Joseph Campbell, em seu livro “A Jornada do Herói”, fala-nos que praticamente todas as histórias literárias, desde tempos imemoriais, seguem o mesmo roteiro. Em um pequeno exemplo disto, segue um quadro comparativo:
A sugestão de Campbell é de que, a fim de demonstrar uma moral da história ou um crescimento do personagem, essas etapas demonstradas na imagem são essenciais. Sendo assim, todo roteiro bom e significativo jamais fugiria disso.

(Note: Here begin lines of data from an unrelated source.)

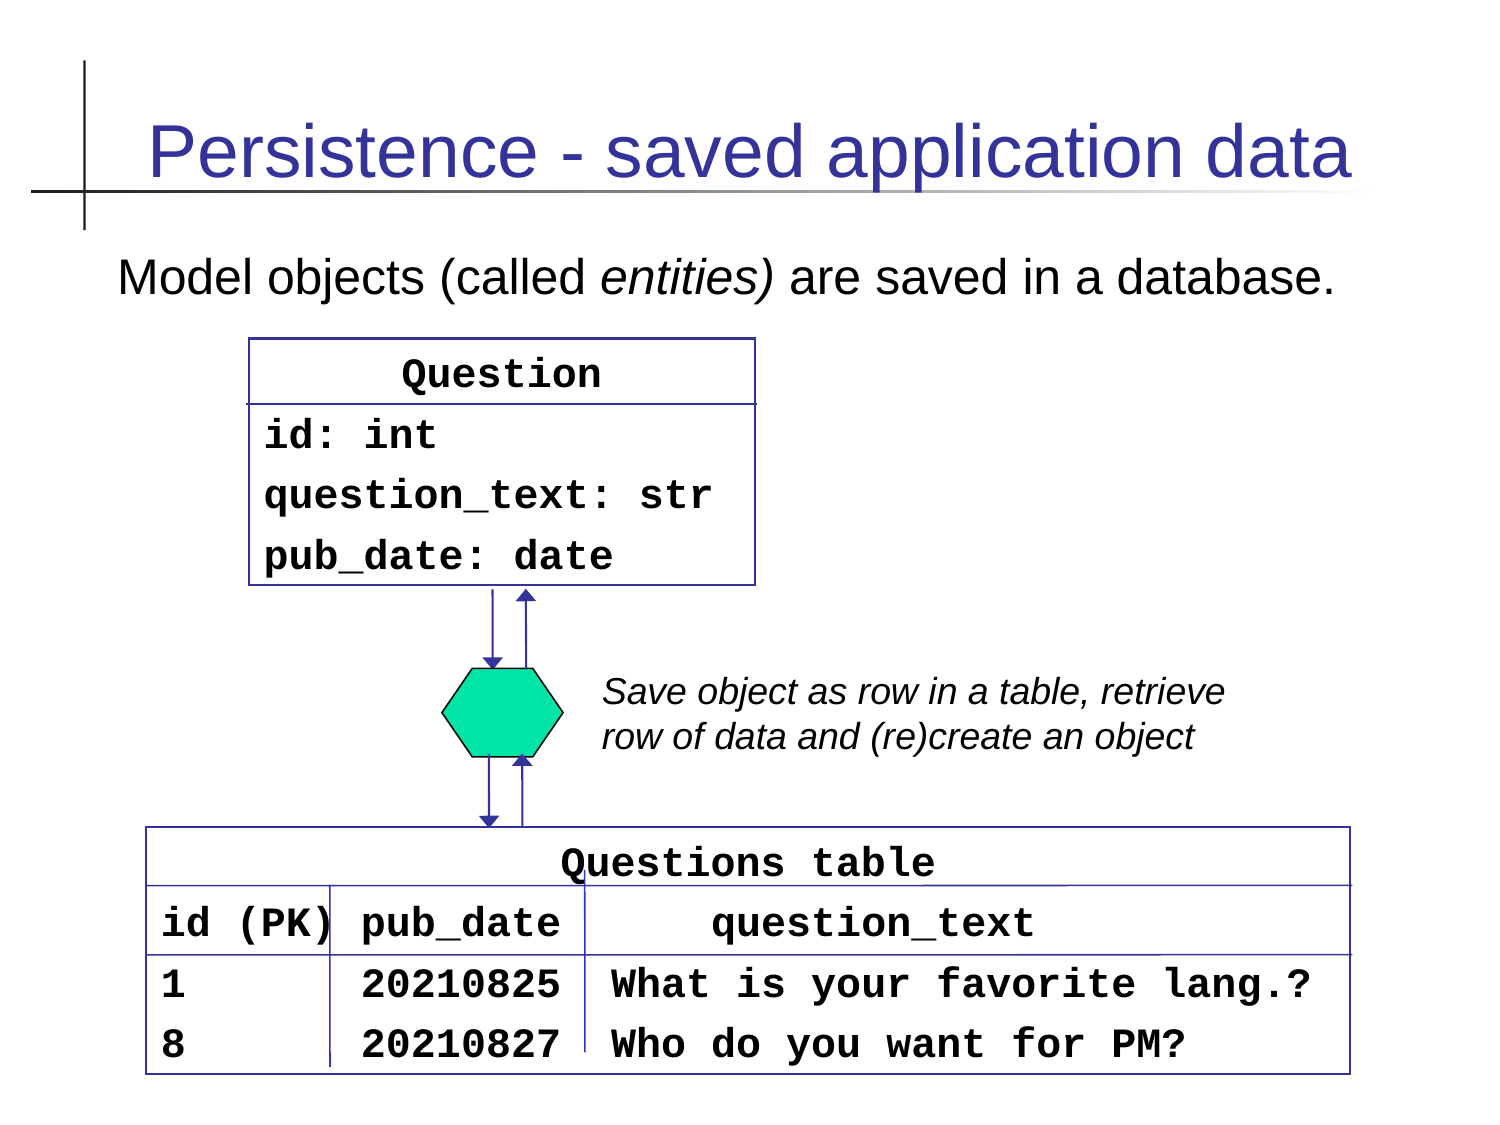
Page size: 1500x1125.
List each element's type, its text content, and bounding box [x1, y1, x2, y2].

text_box Questions table id (PK) pub_date question_text 1 20210825 What is your favorite lang.? 8 20210827 Who do you want for PM? [331, 887, 584, 954]
text_box Questions table id (PK) pub_date question_text 1 20210825 What is your favorite lang.? 8 20210827 Who do you want for PM? [146, 956, 1351, 1074]
text_box Questions table id (PK) pub_date question_text 1 20210825 What is your favorite lang.? 8 20210827 Who do you want for PM? [146, 887, 329, 954]
text_box Questions table id (PK) pub_date question_text 1 20210825 What is your favorite lang.? 8 20210827 Who do you want for PM? [586, 887, 1351, 954]
text_box Questions table id (PK) pub_date question_text 1 20210825 What is your favorite lang.? 8 20210827 Who do you want for PM? [146, 827, 1351, 884]
title Persistence - saved application data [50, 37, 1450, 201]
list [110, 229, 1411, 962]
text_box Save object as row in a table, retrieve row of data and (re)create an object [587, 659, 1290, 765]
list Model objects (called entities) are saved in a database. [100, 237, 1401, 340]
text_box Question id: int question_text: str pub_date: date [248, 338, 755, 403]
list [490, 757, 521, 827]
text_box Question id: int question_text: str pub_date: date [248, 405, 755, 586]
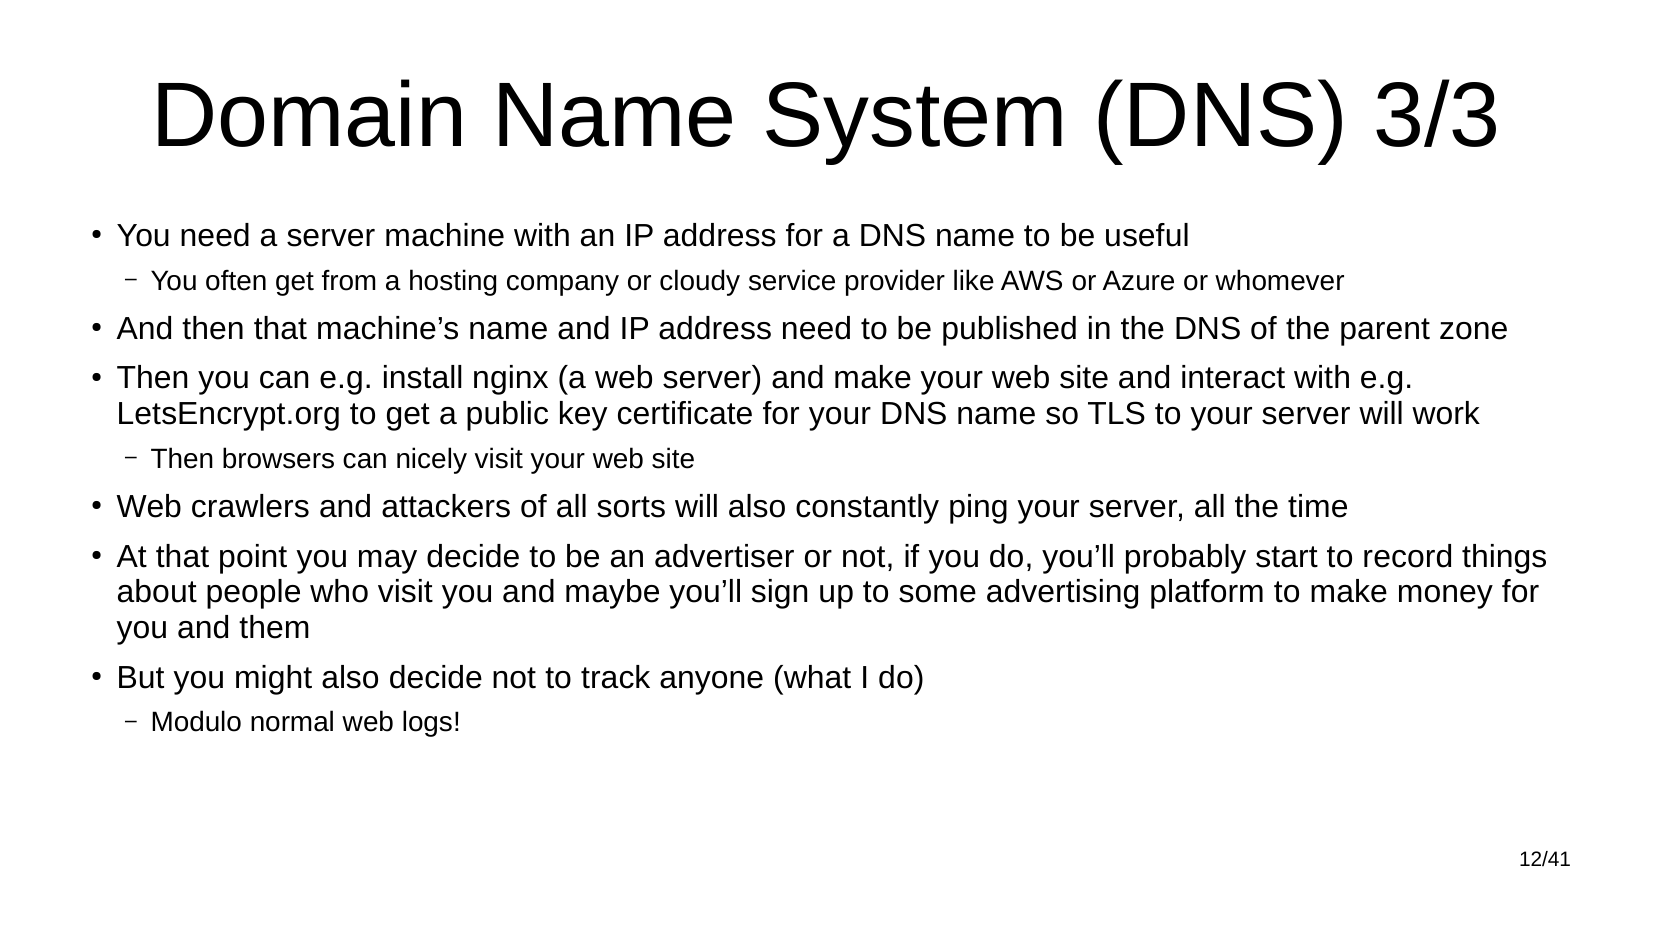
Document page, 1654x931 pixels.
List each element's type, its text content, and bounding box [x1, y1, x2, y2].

list You need a server machine with an IP address for a DNS name to be useful You often get from a hosting company or cloudy service provider like AWS or Azure or whomever And then that machine’s name and IP address need to be published in the DNS of the parent zone Then you can e.g. install nginx (a web server) and make your web site and interact with e.g. LetsEncrypt.org to get a public key certificate for your DNS name so TLS to your server will work Then browsers can nicely visit your web site Web crawlers and attackers of all sorts will also constantly ping your server, all the time At that point you may decide to be an advertiser or not, if you do, you’ll probably start to record things about people who visit you and maybe you’ll sign up to some advertising platform to make money for you and them But you might also decide not to track anyone (what I do) Modulo normal web logs! [82, 217, 1576, 758]
title Domain Name System (DNS) 3/3 [82, 37, 1571, 193]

Pois bem, e daí? E daí que essa constância no mundo literário também se aplica no nosso mundo real. De fato, o aprendizado a tirar disto é que todo e qualquer aprendizado relevante nascerá de uma saída de nossa zona de conforto. Da mesma forma que Harry Potter partiu para Hogwarts, os Hobbits para Mordor, Neo saiu da Matrix e Luke de Tattoine, nós também precisaremos abandonar nosso mundo.
Esta é uma ideia elegante e motivadora, a qual nos convida sempre a abraçar novas oportunidades e crescer junto delas. Lindo. No entanto, ela é praticada por pouquíssimos. A maioria, de fato, decide casar com a zona de conforto, fadando-se a uma existência medíocre e sem avanços. Nas palavras de Henry David Thoreau: “Vivem uma agonia silenciosa”. Por quê? Seriam essas pessoas sedentárias vitais e vagabundos? Não, nunca é tão simples. Nossa primeira saída da zona de conforto foi nascer. E todas as outras não são menos dolorosas. Abandonar os laços que tínhamos no passado, seja com pessoas ou com nossas perspectivas de felicidade, é idêntico a um parto: agoniante, abrupto e sujo. Se muitos agoniam mudos, outros esgoelam de dor.

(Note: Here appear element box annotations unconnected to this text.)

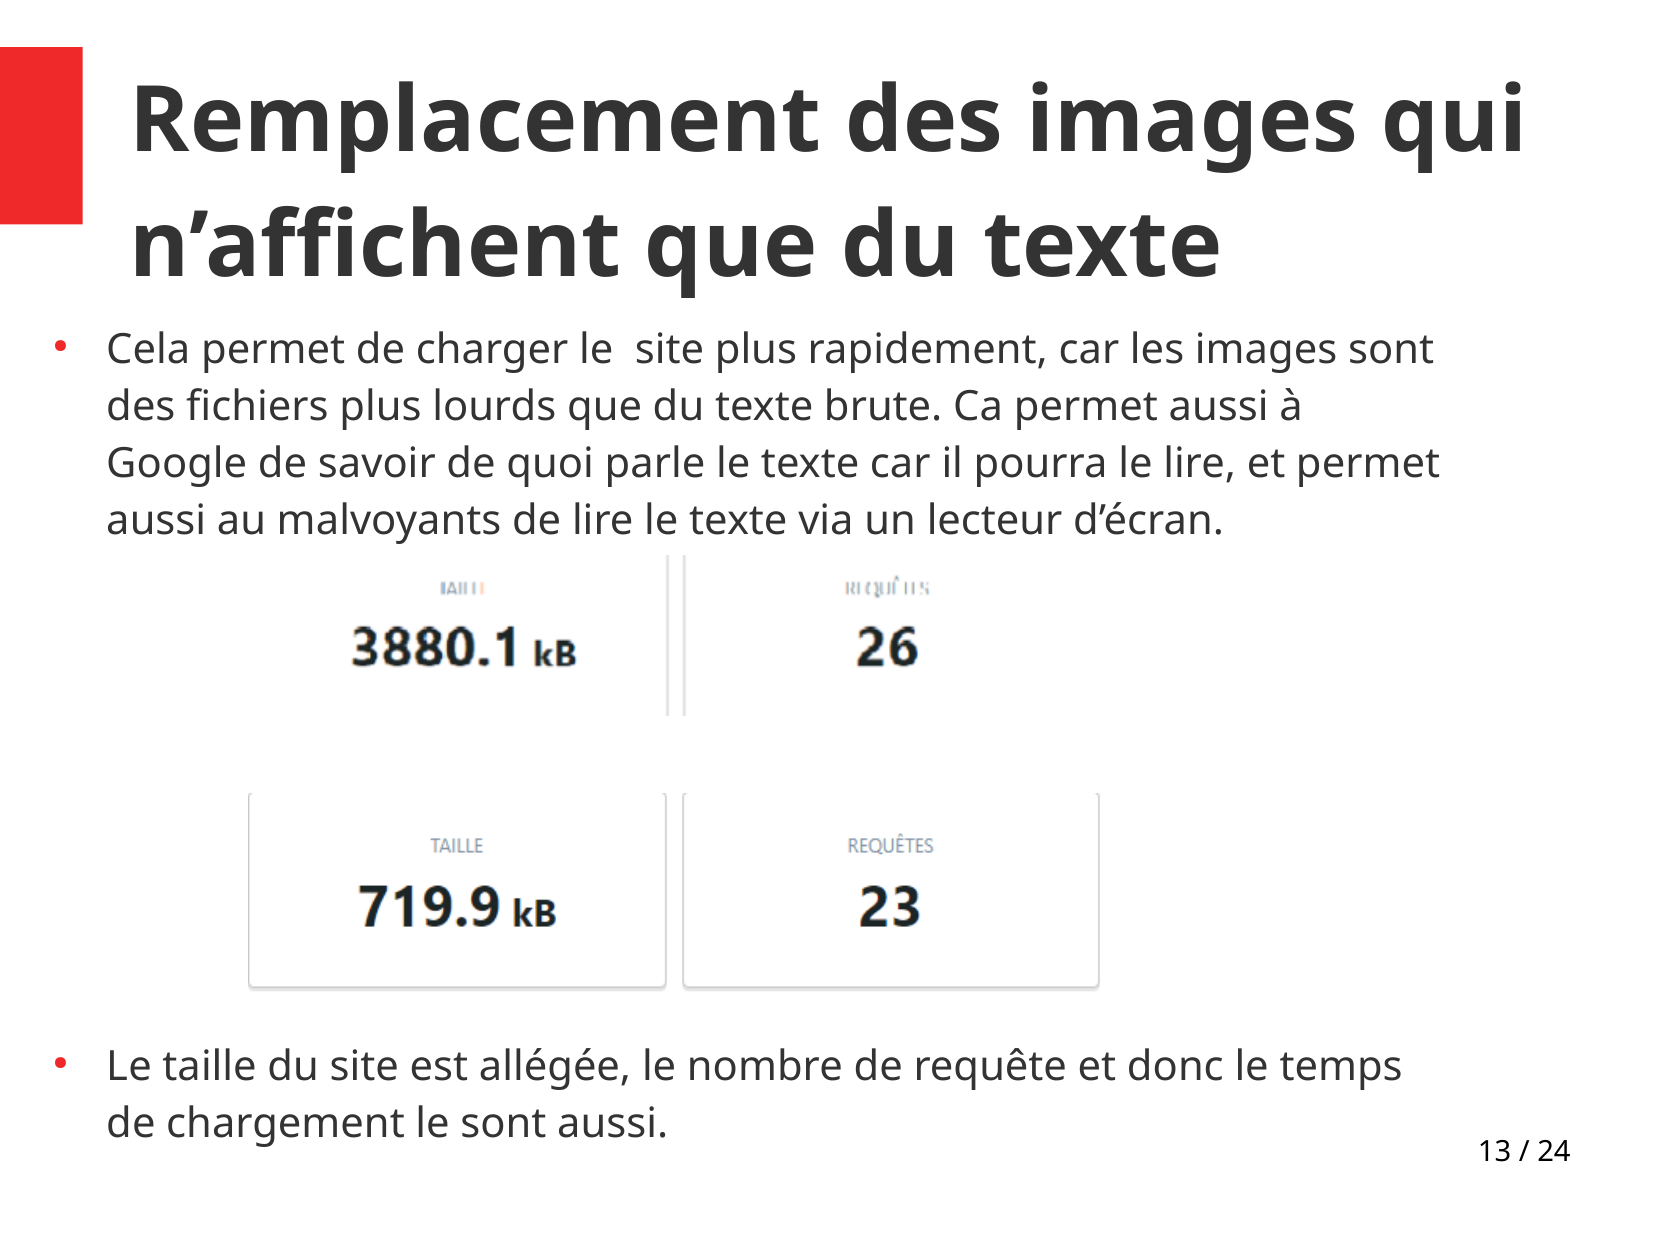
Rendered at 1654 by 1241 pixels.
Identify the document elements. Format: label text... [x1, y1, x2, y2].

title Remplacement des images qui n’affichent que du texte [129, 53, 1583, 304]
list Cela permet de charger le site plus rapidement, car les images sont des fichiers plus lourds que du texte brute. Ca permet aussi à Google de savoir de quoi parle le texte car il pourra le lire, et permet aussi au malvoyants de lire le texte via un lecteur d’écran. Le taille du site est allégée, le nombre de requête et donc le temps de chargement le sont aussi. [35, 318, 1453, 1039]
picture [248, 793, 1186, 993]
picture [283, 555, 1071, 716]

Não sei onde eu estou nessa divisão de dor. Depois de muito esforço, consegui entrar na faculdade almejada. Ótimos professores, instalação e estrutura perfeitas e nome forte o suficiente para me garantir financeiramente logo após a saída do último ano. Por vezes, sinto-me integrado: no meio daqueles que amam a mesma carreira do que eu e, até certo ponto, tem objetivos e meios parecidos. Eu pertenço a isso. Já nasci. Em outros momentos, julgo-me distanciado: são – bem – mais ricos, mais libertinos e espontâneos. Teria que mudar para estar integrado, cortar laços com meu antigo eu: beber, zoar, dançar. Não quero. Eu não pertenço a isso, vou me manter solitário. Quero estar no útero.

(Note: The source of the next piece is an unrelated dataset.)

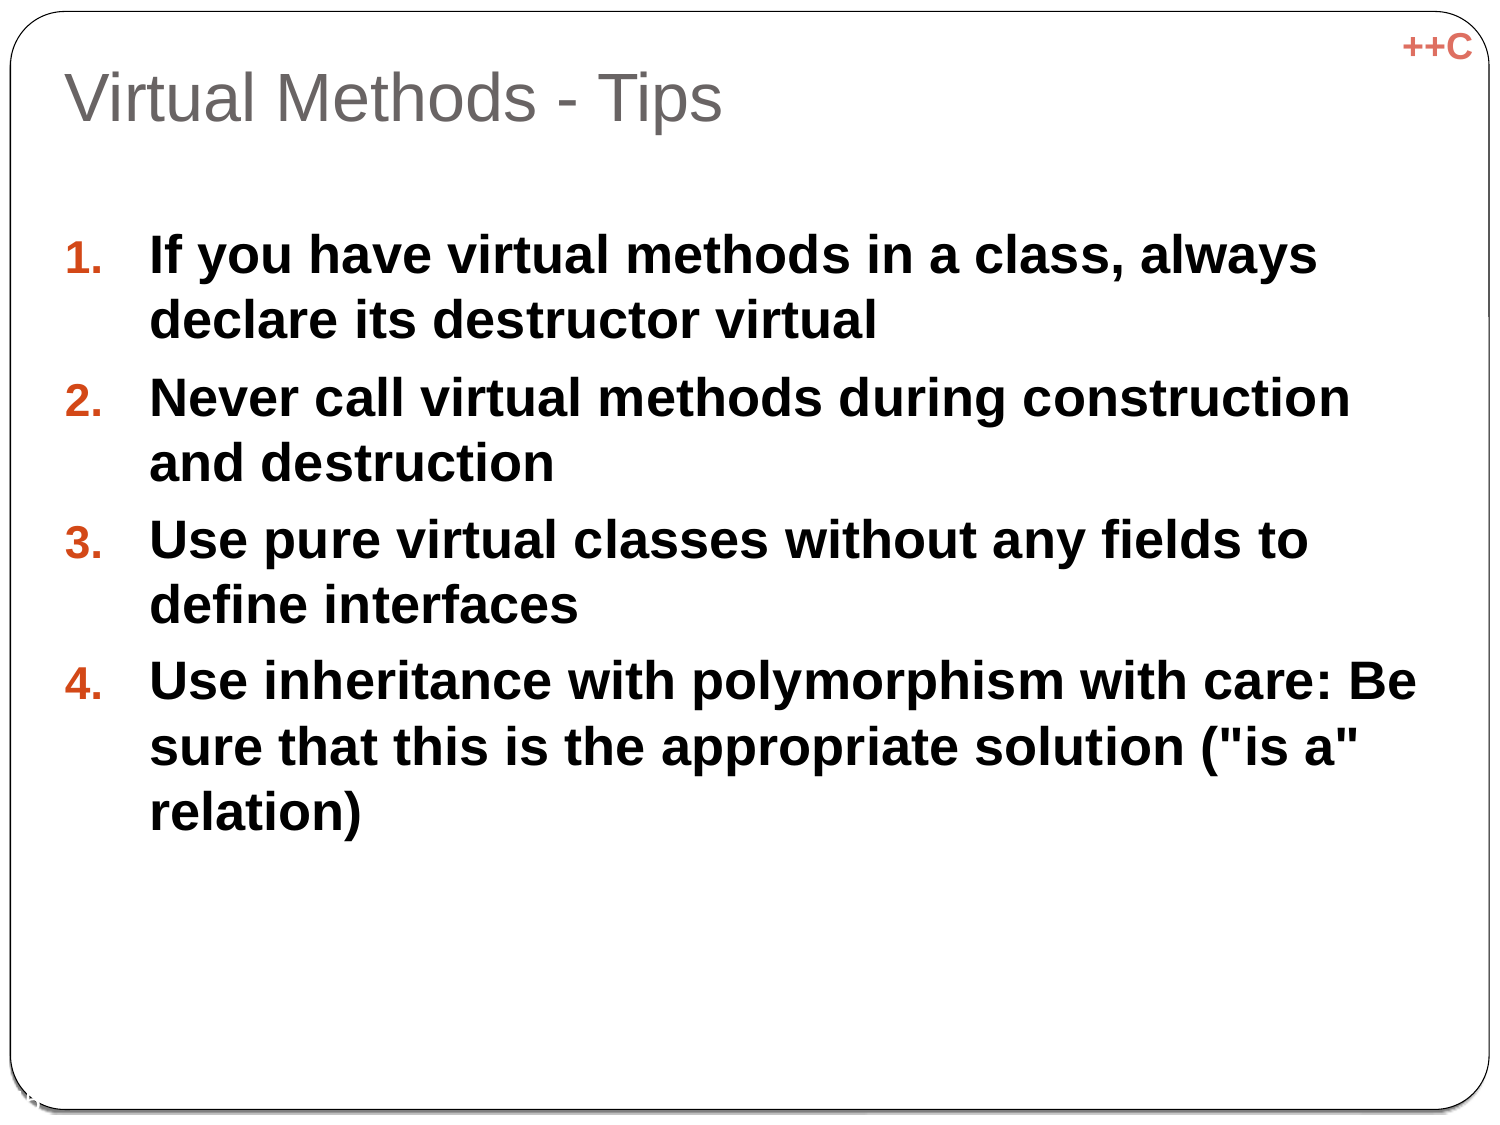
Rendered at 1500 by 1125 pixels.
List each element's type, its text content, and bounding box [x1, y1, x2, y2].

title Virtual Methods - Tips [50, 45, 1450, 150]
list If you have virtual methods in a class, always declare its destructor virtual Never call virtual methods during construction and destruction Use pure virtual classes without any fields to define interfaces Use inheritance with polymorphism with care: Be sure that this is the appropriate solution ("is a" relation) [50, 212, 1450, 1125]
slide_number <number> [0, 1074, 50, 1125]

O nome para essa minha condição, para aquele que não iniciou sua jornada do herói e nem abraçou o conformismo, é o “Homem Marginal”. Ele vive nas margens, na periferia, entre duas situações. E, por isso mesmo, agoniza pelas duas dores: a de tentar se integrar e a de estar isolado, a de ser e não ser, a do silêncio e a do grito. Pobre situação essa do homem marginal.
Mas talvez haja algo positivo. Enquanto intermédio entre esses dois mundos, o da conformidade e o da quebra, entre conversar de assuntos que amo e ir ao bar, tenha uma visão objetiva de ambos. Vejo o quão importante é estudar e discutir sobre minha carreira, bem como noto o quanto isso pode ser estressante e limitador; noto o valor de relaxar, descontrair e zoar, mas também observo claramente o quanto isso pode fazer alguém se perder.
Então, talvez eu tenha uma nova sugestão de roteiro para o Campbell, que não envolva saída da zona de conforto. No caso, basta que o personagem principal saiba como é fora dela. Que Harry Potter tenha visitado Hogwarts, deslumbrando-se com, mas escolhido não ficar. Que Frodo tenha iniciado a jornada a Mordor, notado seus perigos e grandeza, mas voltado. Harry e Frodo, neste contexto, seriam as pessoas mais completas da série: saberiam tanto sobre seu conforto quanto sobre a explosão dele.
O valor estaria em ver ambas as faces dos heróis e dos conformistas, não em optar por qualquer uma delas. Há um parto, mas sem a dor do mesmo, em última análise.